TRECHO PARA LEITURA —
* * *
Ainda assim, Pamela contou que sempre tem cartas na manga. "Às vezes, dependendo de como as outras competidoras se apresentam, eu preciso inserir alguma manobra do além para desbancar. De qualquer maneira, nunca tento fazer coisas que não tenho certeza de que conseguirei acertar. Senão, ferra tudo!".

No nosso encontro, Pamela se emocionou ao relembrar de quando recebeu o primeiro convite para participar de um X Games, em Foz do Iguaçu, em 2013. Ela acessou o e-mail e topou com uma nova mensagem escrita em inglês. Mesmo sem entender nada da língua, ela e a mãe sacaram que se tratava de algo que mudaria a vida da família para sempre.

"Congratulations, Pamela Rosa, you are invited to compete on the X Games", dizia o escrito.

Ela confessa que ainda não superou aquela sensação de que tudo parece um sonho. "O skate melhorou muito a minha qualidade de vida, me deu um melhor acesso aos estudos e estou conseguindo ajudar a minha família também. É disso que eu quero viver pra sempre", diz. "Só me incomoda um pouco o lance de não ter muitos patrocinadores e de ter demorado para conseguir alguns apoios".

Naquele campeonato em Foz do Iguaçu, Pamela ficou em sétimo lugar. Depois disso, evoluiu muito rápido. No ano seguinte, foi vice-campeã dos X Games em Austin, no Texas, e acumulou mais quatro títulos brasileiros, dois sul-americanos e dois paulistas.

"Não é porque ela é minha amiga, mas a Pamela é a melhor skatista da atualidade. Não entendo porque ela não tem tanta exposição ou patrocínio, como tem a Bufoni, de quem ela já ganhou várias vezes", diz Kelvin, que hoje mora em Los Angeles, nos Estados Unidos. "Acredito que o tempo dará um jeito nisso, porque a Pamela ficou conhecida da mídia internacional faz só três anos".

A fala de Kelvin tem convicção. Afinal, foi diante dos seus olhos que ela realizou um glorioso feito: varar de backside boardslide o corrimão com 12 degraus de extensão de um dos picos de skate mais famosos do mundo, a Hollywood High School, em Los Angeles, no final do ano passado.

Guilherme Santana/ Vice
A skatista Pamela Rosa exibe uma guitarra e seus troféus
A skatista Pamela Rosa exibe uma guitarra e seus troféus

Na quinta tentativa, Pamela acertou, entrando para a história como a primeira mulher a desbravar a cabulosa escadaria. O clique desse momento foi captado pela Ana Paula Negrão e estampou uma página inteira da edição de janeiro da revista Tribo Skate.
* * *
TAREFAS PROPOSTAS —
**A)** Confira se cada afirmação combina com o trecho sobre Pamela Rosa e responda sim ou não, citando as palavras exatas do trecho que resolvem a questão. (i) Pamela ficou em sétimo lugar no campeonato de Foz do Iguaçu. (ii) Pamela acertou a manobra na Hollywood High School logo na primeira tentativa. (iii) Kelvin mora hoje em Los Angeles.
**B)** Reescreva a parte do trecho sobre Pamela Rosa que vai de "Ela confessa que" até "e dois paulistas.", colocando "patrocínios" no lugar de "patrocinadores".
Para responder, use somente o trecho sobre Pamela Rosa.

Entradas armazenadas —
* * *
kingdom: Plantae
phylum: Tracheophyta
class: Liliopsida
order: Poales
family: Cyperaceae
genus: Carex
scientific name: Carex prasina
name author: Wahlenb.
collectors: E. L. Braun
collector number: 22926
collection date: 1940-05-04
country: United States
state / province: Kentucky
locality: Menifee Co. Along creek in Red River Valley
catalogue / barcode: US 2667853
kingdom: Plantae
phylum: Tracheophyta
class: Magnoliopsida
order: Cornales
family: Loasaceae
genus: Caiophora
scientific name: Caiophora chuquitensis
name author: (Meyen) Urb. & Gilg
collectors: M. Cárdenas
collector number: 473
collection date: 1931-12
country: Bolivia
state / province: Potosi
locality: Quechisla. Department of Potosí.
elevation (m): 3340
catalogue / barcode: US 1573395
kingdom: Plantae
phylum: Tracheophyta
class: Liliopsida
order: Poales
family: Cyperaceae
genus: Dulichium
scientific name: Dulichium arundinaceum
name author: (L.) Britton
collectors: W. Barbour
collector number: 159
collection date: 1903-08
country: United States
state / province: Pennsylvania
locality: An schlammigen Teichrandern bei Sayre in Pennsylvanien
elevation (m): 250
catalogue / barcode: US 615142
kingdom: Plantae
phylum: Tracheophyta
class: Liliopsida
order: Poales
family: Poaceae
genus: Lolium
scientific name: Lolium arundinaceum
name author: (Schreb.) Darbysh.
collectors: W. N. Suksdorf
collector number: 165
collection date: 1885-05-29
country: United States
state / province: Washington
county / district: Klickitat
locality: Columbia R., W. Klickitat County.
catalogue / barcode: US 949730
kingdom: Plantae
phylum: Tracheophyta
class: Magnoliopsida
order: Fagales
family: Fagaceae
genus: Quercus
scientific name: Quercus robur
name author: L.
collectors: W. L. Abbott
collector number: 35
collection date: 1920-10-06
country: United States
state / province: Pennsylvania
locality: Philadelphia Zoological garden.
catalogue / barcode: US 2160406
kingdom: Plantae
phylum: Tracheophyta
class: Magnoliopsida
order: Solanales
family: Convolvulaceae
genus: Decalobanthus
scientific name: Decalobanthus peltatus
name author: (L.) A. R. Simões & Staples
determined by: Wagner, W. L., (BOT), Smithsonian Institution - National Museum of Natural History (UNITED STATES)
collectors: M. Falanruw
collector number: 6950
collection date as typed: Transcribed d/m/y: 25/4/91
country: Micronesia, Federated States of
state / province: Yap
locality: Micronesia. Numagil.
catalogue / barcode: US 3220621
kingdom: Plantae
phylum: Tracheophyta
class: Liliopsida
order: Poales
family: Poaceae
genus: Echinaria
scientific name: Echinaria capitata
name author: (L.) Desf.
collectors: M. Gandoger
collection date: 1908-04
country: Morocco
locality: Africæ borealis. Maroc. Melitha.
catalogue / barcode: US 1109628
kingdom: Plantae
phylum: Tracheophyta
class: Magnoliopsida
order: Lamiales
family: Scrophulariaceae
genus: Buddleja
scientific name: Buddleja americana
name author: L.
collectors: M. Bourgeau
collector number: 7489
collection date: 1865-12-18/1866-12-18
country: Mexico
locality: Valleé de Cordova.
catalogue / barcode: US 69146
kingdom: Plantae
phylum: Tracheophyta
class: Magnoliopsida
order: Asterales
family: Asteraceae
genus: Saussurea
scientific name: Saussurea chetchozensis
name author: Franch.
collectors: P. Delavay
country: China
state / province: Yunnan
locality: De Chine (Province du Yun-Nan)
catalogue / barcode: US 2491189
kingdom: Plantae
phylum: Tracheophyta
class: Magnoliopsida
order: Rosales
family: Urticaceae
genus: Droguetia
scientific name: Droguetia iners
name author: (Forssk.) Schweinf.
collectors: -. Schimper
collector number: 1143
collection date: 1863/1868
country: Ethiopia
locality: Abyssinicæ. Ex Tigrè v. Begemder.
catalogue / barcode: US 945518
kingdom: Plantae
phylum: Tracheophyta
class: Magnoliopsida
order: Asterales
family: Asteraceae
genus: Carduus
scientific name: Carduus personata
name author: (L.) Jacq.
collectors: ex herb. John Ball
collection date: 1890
* * *
RESPOSTAS COMPLETAS —
**A)**
(i) Sim: "Naquele campeonato em Foz do Iguaçu, Pamela ficou em sétimo lugar."
(ii) Não: "Na quinta tentativa, Pamela acertou"
(iii) Sim: "que hoje mora em Los Angeles"

**B)**
Ela confessa que ainda não superou aquela sensação de que tudo parece um sonho. "O skate melhorou muito a minha qualidade de vida, me deu um melhor acesso aos estudos e estou conseguindo ajudar a minha família também. É disso que eu quero viver pra sempre", diz. "Só me incomoda um pouco o lance de não ter muitos patrocínios e de ter demorado para conseguir alguns apoios".

Naquele campeonato em Foz do Iguaçu, Pamela ficou em sétimo lugar. Depois disso, evoluiu muito rápido. No ano seguinte, foi vice-campeã dos X Games em Austin, no Texas, e acumulou mais quatro títulos brasileiros, dois sul-americanos e dois paulistas.